DIRECTIONS :: Please give the part of the material below that opens with the line containing "genus: Cassytha" and closes with the line containing "genus: Rhytisma" as a numbered list. Include both of those lines, and leave out any blank lines.

Dataset records ::
______
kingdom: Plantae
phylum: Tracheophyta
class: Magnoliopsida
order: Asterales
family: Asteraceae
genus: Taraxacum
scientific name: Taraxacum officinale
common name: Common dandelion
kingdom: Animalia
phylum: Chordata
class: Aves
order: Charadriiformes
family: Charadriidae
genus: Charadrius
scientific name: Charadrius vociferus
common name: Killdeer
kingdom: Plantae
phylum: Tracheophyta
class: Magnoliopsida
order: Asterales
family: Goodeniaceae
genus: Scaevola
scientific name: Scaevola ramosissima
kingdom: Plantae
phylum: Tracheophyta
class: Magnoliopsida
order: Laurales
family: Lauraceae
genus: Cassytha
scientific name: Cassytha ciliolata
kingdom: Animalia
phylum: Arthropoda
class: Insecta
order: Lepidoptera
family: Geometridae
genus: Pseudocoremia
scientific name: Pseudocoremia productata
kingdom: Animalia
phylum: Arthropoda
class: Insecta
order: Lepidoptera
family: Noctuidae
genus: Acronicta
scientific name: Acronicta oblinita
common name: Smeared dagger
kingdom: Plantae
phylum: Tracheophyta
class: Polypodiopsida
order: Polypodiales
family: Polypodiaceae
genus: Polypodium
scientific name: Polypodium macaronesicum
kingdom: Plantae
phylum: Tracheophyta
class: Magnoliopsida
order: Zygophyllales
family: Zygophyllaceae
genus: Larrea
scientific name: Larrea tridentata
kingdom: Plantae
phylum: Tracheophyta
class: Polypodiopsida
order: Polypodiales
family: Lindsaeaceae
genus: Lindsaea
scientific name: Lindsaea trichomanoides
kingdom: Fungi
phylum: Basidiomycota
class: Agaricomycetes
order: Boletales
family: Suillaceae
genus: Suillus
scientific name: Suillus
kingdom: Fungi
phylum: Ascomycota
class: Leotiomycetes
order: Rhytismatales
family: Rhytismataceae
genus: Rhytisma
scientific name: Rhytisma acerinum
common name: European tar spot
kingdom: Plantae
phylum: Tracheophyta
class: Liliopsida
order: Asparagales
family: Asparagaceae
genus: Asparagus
______
FULL RESPONSE ::
1. genus: Cassytha
2. scientific name: Cassytha ciliolata
3. kingdom: Animalia
4. phylum: Arthropoda
5. class: Insecta
6. order: Lepidoptera
7. family: Geometridae
8. genus: Pseudocoremia
9. scientific name: Pseudocoremia productata
10. kingdom: Animalia
11. phylum: Arthropoda
12. class: Insecta
13. order: Lepidoptera
14. family: Noctuidae
15. genus: Acronicta
16. scientific name: Acronicta oblinita
17. common name: Smeared dagger
18. kingdom: Plantae
19. phylum: Tracheophyta
20. class: Polypodiopsida
21. order: Polypodiales
22. family: Polypodiaceae
23. genus: Polypodium
24. scientific name: Polypodium macaronesicum
25. kingdom: Plantae
26. phylum: Tracheophyta
27. class: Magnoliopsida
28. order: Zygophyllales
29. family: Zygophyllaceae
30. genus: Larrea
31. scientific name: Larrea tridentata
32. kingdom: Plantae
33. phylum: Tracheophyta
34. class: Polypodiopsida
35. order: Polypodiales
36. family: Lindsaeaceae
37. genus: Lindsaea
38. scientific name: Lindsaea trichomanoides
39. kingdom: Fungi
40. phylum: Basidiomycota
41. class: Agaricomycetes
42. order: Boletales
43. family: Suillaceae
44. genus: Suillus
45. scientific name: Suillus
46. kingdom: Fungi
47. phylum: Ascomycota
48. class: Leotiomycetes
49. order: Rhytismatales
50. family: Rhytismataceae
51. genus: Rhytisma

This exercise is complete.